Selected text
-------------------------
Untamed Heart (1993) from Johnny Web (Uncle Scoopy; Greg Wroblewski)

Untamed heart is an offbeat fairy tale of a love story aimed for the female tween and young teen market. It isn't a cool movie. If you are only into hip neo-violence, you will find that this film is about as far as possible from Pulp Fiction and Leon: the Professional and The Boondock Saints.

It is a quiet, sad, reflective story about two unlucky working class stiffs in Minneapolis. She works as a waitress in a diner. He is the dishwasher/busboy. She is not interested in him at first because she's a regular good ol' gal, and he seems kind of creepy. Nobody seems to think he can speak. Everyone generally assumes he is "slow," or perhaps that he is missing a few face cards from his mental deck. To everyone in the crew, he's just a fixture, part of the diner's furniture.
-------------------------
Listed entries
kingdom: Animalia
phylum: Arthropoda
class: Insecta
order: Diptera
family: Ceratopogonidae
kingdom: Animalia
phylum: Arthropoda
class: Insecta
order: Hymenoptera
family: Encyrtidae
-------------------------
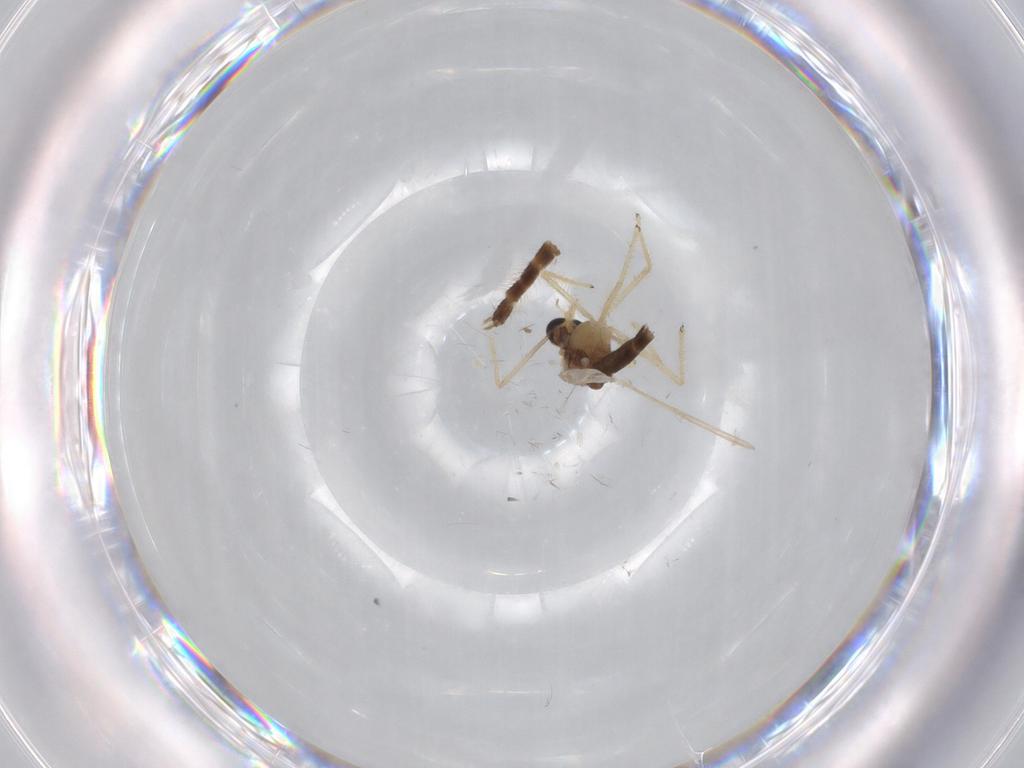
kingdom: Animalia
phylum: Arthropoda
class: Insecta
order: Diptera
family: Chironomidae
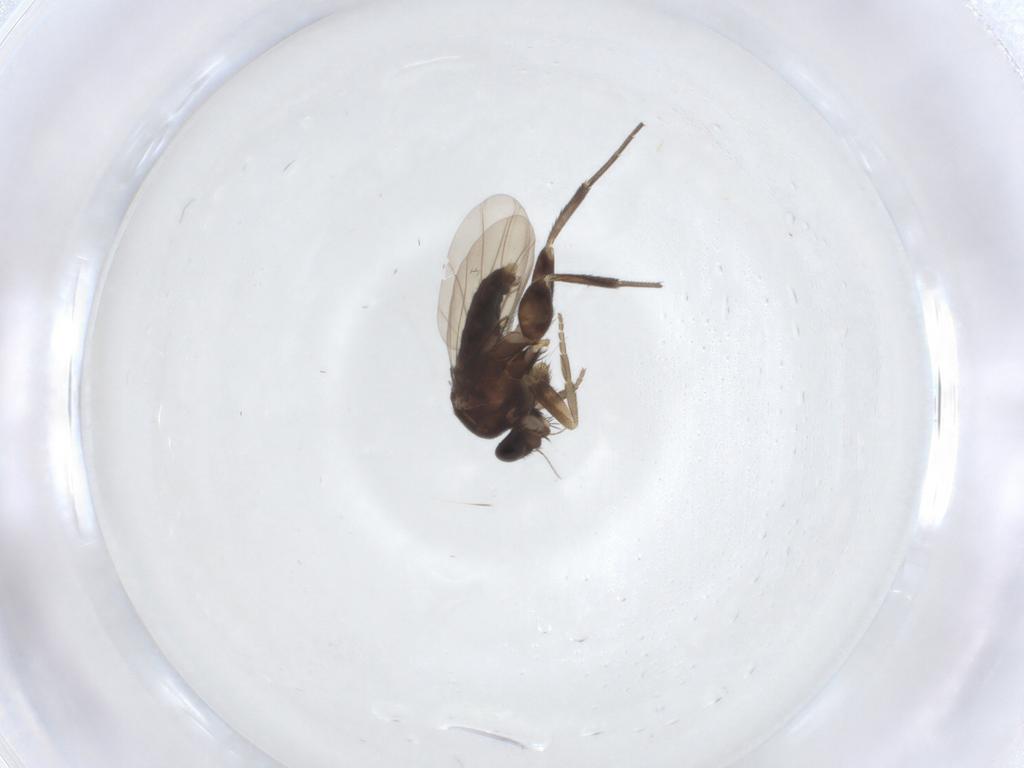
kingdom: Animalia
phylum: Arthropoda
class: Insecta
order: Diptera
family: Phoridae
-------------------------
Goal
Revise the stretch of the Untamed Heart review from "Untamed heart is" through "The Boondock Saints.", putting "fable" wherever "fairy tale" appears. The listing has no connection to the Untamed Heart review.

Written solution
Untamed heart is an offbeat fable of a love story aimed for the female tween and young teen market. It isn't a cool movie. If you are only into hip neo-violence, you will find that this film is about as far as possible from Pulp Fiction and Leon: the Professional and The Boondock Saints.